Posted by Dr. Weevil at 08:23 PM
May 01, 2002
How Clueless Are Journalists?

Instapundit writes:

JOURNALISTS WITHOUT A CLUE: An apparently endlessly continuing series. The Dallas Morning News is threatening to sue a site called Barkingdogs.org unless it quits linking to individual articles and starts linking only to the paper's front page.

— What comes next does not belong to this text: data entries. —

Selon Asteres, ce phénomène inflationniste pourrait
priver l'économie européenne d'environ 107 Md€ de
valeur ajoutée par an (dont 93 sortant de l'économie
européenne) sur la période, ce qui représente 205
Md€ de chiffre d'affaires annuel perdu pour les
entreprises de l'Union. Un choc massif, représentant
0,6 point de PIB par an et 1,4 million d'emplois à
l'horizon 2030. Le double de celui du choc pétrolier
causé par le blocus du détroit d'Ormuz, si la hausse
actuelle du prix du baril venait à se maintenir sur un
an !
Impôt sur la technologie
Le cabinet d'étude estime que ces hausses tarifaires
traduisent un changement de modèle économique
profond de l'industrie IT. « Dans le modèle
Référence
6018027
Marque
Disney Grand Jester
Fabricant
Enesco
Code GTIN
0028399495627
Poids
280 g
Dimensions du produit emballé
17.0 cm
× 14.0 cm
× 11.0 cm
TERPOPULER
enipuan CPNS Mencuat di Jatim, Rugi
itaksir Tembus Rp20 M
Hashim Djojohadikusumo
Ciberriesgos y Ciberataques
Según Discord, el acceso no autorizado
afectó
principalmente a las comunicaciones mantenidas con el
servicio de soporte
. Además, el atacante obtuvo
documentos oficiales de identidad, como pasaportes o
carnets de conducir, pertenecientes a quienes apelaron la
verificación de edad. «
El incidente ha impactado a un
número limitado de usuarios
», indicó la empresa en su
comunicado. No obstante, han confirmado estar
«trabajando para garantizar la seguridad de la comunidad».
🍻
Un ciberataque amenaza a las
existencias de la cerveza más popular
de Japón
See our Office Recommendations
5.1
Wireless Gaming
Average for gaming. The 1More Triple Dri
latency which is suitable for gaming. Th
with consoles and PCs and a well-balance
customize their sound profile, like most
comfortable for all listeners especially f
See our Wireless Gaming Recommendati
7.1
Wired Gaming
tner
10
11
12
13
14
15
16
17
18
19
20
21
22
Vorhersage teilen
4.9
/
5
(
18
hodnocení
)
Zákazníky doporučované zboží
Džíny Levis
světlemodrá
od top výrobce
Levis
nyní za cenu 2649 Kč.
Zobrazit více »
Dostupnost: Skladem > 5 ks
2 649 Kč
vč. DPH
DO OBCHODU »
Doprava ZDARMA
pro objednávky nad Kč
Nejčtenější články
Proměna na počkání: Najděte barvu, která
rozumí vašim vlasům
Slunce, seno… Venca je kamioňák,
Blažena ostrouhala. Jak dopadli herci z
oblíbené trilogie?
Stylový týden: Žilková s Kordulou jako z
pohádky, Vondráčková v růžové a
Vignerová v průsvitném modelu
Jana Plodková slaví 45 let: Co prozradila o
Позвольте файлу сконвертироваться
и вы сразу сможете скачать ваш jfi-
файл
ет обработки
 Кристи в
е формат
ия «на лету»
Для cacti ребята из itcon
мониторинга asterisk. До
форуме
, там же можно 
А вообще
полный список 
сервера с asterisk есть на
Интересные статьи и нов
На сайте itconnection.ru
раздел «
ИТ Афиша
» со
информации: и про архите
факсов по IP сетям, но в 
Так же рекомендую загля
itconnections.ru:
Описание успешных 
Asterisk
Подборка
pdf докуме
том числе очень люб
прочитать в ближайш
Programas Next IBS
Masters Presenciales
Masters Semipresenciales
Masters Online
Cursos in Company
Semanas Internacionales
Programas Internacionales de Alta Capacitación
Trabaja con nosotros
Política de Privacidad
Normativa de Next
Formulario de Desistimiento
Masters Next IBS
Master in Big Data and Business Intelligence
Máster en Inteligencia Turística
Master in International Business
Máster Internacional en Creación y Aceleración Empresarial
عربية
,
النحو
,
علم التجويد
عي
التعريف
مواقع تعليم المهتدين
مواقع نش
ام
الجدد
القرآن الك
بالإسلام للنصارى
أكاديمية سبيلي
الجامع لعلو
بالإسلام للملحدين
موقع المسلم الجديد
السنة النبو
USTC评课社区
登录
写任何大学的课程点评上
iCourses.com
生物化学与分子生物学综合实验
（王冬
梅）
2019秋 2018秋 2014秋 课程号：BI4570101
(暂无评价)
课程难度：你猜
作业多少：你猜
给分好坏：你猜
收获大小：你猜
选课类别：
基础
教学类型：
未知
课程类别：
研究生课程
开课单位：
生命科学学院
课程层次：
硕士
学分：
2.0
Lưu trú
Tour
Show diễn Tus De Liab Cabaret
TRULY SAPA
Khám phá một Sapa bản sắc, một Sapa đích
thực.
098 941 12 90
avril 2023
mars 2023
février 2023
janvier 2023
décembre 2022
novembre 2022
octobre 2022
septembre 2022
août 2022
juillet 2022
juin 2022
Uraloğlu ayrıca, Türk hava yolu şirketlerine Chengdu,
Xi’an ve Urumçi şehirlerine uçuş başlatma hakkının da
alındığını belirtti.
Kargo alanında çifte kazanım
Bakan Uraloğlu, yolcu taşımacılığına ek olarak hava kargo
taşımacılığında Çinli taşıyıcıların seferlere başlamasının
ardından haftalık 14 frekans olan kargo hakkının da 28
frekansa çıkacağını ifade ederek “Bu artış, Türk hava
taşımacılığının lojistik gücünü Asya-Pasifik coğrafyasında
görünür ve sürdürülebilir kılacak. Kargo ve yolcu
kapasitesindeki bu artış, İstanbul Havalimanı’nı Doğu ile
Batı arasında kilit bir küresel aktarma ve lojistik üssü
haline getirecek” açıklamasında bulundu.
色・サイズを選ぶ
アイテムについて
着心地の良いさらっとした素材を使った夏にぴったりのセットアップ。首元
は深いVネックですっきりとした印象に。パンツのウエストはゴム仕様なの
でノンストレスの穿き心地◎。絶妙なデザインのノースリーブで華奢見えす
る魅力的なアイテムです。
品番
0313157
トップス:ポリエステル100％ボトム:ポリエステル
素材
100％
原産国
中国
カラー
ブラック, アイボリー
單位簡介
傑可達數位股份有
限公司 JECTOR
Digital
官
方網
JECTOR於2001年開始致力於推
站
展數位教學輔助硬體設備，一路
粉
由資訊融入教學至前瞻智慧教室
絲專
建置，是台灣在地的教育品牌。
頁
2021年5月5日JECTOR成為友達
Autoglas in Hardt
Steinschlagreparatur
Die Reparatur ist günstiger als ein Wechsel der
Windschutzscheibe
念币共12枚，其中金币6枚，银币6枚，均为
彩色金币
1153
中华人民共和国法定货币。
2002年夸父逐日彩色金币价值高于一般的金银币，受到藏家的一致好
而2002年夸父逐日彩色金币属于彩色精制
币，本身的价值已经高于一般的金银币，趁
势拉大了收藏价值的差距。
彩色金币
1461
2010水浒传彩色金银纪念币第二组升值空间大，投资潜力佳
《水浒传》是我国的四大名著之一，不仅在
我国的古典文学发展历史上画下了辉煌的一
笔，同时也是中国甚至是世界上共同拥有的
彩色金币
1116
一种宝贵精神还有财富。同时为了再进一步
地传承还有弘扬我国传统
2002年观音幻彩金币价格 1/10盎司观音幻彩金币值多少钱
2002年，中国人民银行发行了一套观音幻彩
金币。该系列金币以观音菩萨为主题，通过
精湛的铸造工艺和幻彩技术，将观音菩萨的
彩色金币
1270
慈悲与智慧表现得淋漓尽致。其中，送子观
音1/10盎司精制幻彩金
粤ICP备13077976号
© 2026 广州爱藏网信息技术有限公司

Instapundit goes on to give two reasons why it's stupid not to allow deep links. He's absolutely right. But what kind of technological moron thinks you have to sue to prevent deep linkage? If that's what you want to do, it's easy and totally legal. All you have to do is move your stuff from one directory to another every now and then, updating your internal links to match. If today's stories are all in a subdirectory called '20020501', change it to '2002/05/01' tomorrow and 'May2002/01' the next day. As long as you don't screw up and give two directories the same name, and as long as you put the linked information into the new directories before uploading the files that link to them, the change will be invisible to readers who enter your site 'through the front door', but external links will be rendered useless. It's still a stupid way to alienate readers (and potential readers), but you can save a bundle on lawyer's fees, and avoid the possibility of a countersuit, by doing the alienating yourself.

Update: (5:45 PM)

Instapundit has now linked to a Slashdot discussion of methods for preventing deep linking. It appears that knowledgable users have several sophisticated methods to choose from, all way beyond my level of expertise. I think it's interesting that even a tiro like myself, who knows only HTML, and not all of that, can think of a method that the Dallas Morning News and its ace webmeisters apparently can't . Of course, my method could be evaded, since linkers could always look for changed addresses through the main DMN site and then update their links to match. But the DMN would have the advantage of (a) time (linkers would always be one step behind, losing users who tired of the intermittent linkage) and (b) numbers (moving one article would break the links from any number of linkers). Few, if any, linkers would want to bother with the extra work. To judge from the responses, it looks as if the methods proposed on Slashdot are not foolproof, either.